Вот что Леону не давало покоя: почему Чедрик все время тут околачивается? Кто его приставил к Леону – «Казах»? С какой целью? Неужели сам он, его семья, его дом больше не нуждаются в надежной охране (разве что он сменил Чедрика на кого поумнее)? Ведь, потеряв сына, «Казах» должен был опасаться, что и его самого в любой момент могут ликвидировать?
Это был единственный недостающий фрагмент целой картины, который Леон, понятия не имевший о случайной смерти «Казаха», не мог воспроизвести. Необъяснимое исчезновение «Казаха», его неприсутствие в кадре – вот что не давало покоя; возможно, потому, что (будь честным, говорил себе Леон) каким-то образом с этой фигурой была связана Айя. В тяжелые дни полного затишья бывали невыносимые минуты, когда он просто жаждал услышать наверху голос Фридриха – пусть бы за этим последовали новые пытки: хоть словечко о ней, хотя бы намек – где она…
Где она сейчас?
Наконец его вытянули наверх. Самостоятельно он не смог бы еще подняться по лестнице. Спустился вниз Джабир, обвязал Леона ремнями, и грубыми рывками его потащили. Слегка пришедший в себя за последний месяц, Леон решил, что волокут его на новый допрос, и испытал какое-то бездонное холодное отчаяние: вот теперь он больше не выдюжит. Больше – нет…

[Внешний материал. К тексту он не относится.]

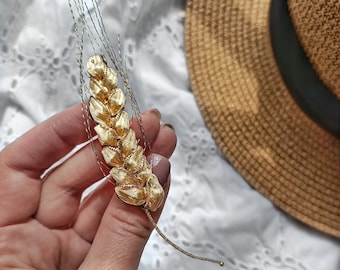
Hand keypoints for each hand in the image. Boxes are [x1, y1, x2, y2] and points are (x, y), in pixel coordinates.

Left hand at [0, 104, 175, 269]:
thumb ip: (124, 231)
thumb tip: (154, 175)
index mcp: (4, 241)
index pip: (20, 166)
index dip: (60, 132)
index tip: (96, 110)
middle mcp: (27, 240)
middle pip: (70, 177)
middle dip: (113, 147)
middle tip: (146, 126)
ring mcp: (58, 250)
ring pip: (97, 197)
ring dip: (133, 169)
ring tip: (161, 144)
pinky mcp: (85, 259)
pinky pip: (113, 221)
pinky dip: (138, 200)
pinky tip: (157, 176)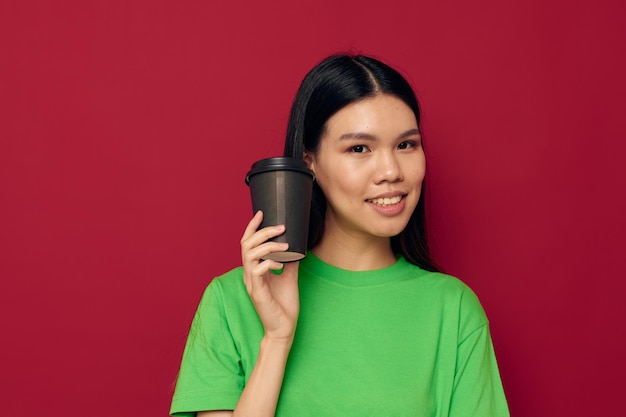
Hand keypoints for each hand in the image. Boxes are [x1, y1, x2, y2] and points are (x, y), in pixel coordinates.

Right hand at [240, 211, 299, 342]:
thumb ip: (290, 262)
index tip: (261, 213)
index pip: (248, 243)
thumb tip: (298, 246)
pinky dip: (269, 263)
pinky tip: (281, 264)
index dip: (252, 227)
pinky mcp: (257, 293)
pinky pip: (257, 272)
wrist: (284, 328)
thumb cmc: (284, 305)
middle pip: (246, 245)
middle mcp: (250, 274)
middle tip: (280, 227)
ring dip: (267, 246)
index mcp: (255, 269)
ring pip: (249, 255)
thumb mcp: (289, 278)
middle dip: (262, 232)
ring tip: (284, 246)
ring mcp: (252, 283)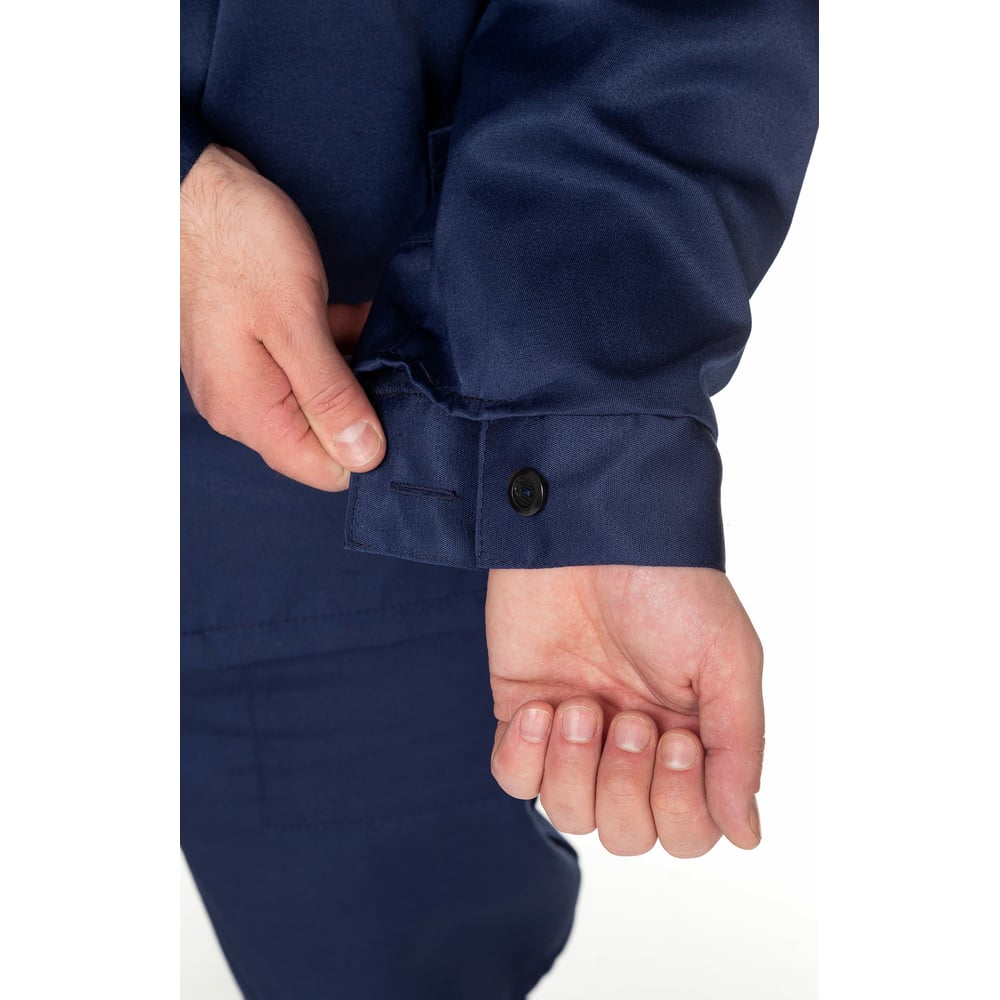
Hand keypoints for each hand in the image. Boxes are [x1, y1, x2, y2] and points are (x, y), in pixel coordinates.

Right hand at [180, 143, 383, 489]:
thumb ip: (331, 395)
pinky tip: (359, 317)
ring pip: (319, 399)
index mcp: (250, 412)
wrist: (192, 187)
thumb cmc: (238, 246)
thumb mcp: (296, 321)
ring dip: (354, 370)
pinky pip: (305, 369)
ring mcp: (246, 379)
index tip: (400, 406)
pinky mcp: (252, 352)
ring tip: (380, 331)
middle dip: (364, 404)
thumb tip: (366, 456)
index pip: (325, 470)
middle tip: (395, 361)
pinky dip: (336, 348)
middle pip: (323, 437)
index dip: (369, 446)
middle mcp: (243, 407)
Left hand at [487, 566, 763, 856]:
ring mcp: (575, 733)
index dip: (680, 806)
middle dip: (625, 785)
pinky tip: (542, 707)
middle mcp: (632, 746)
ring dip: (576, 769)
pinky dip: (525, 757)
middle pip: (627, 833)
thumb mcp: (727, 660)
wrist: (592, 530)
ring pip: (569, 815)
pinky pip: (514, 780)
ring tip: (583, 705)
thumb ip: (738, 749)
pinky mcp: (522, 712)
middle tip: (629, 719)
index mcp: (690, 738)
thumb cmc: (669, 587)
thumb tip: (748, 835)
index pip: (689, 830)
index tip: (677, 738)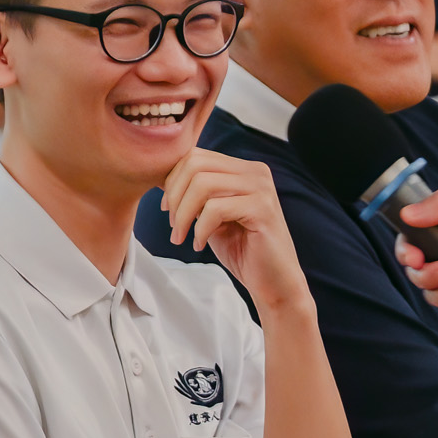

Но его просто вытащили и проволокли по длинной бетонной кишке, освещенной двумя тощими флюоресцентными лампами, в комнату, где, видимо, по очереди спали его охранники. Там и лежбище было – брошенный на пол матрас, – и низкий столик с тремя кальянами; стул, тумбочка, умывальник. Судя по отсутствию окон, какой-нибудь очередной этаж данного бункера.
Затем явился Умар с синим тренировочным костюмом в руках, бросил его на стул и кивком приказал своим подручным одеть Леона. И сердце у того забилось: ни на расстрел, ни на повешенье эти врага не принаряжают. С места на место они обычно его и так перевозили, без смокинга, в вонючих лохмотьях. Значит… что же? Значит, значит…
Костюм оказался большим, возможно, с кого-то снятым. Штанины и рукава пришлось просто отхватить ножом. Тем же ножом отхватили ему бороду – нелепыми клочьями.
– Абдалла, поставь ему тут ведро, – велел Умар. – Сегодня пусть здесь валяется, а завтра – халас[74], избавляемся…
Вот когда ему стоило нечеловеческих усилий сдержаться, не шлепнуться на пол, не возрыдать на арабском:
– Аху шлуки![75] Умоляю, скажи: что значит «избавляемся»? – душераздирающий приступ благодарной любви и желания схватить и целовать руки этого прекрасного, щедрого, благородного человека…
Леон сидел на стуле с равнодушным лицом, лбом опираясь о перекладину костыля, мысленно заставляя себя монотонно твердить страшные, непроизносимые арабские ругательства. И через минуту полегчало, отпустила мутная исступленная слеза унизительной истерии, и на смену ей пришла холодная ярость врага, неудержимое желание снести, взорвать эту подземную бетонную цитадель черной боли, страдания и страха – взорвать, пусть и вместе с собой!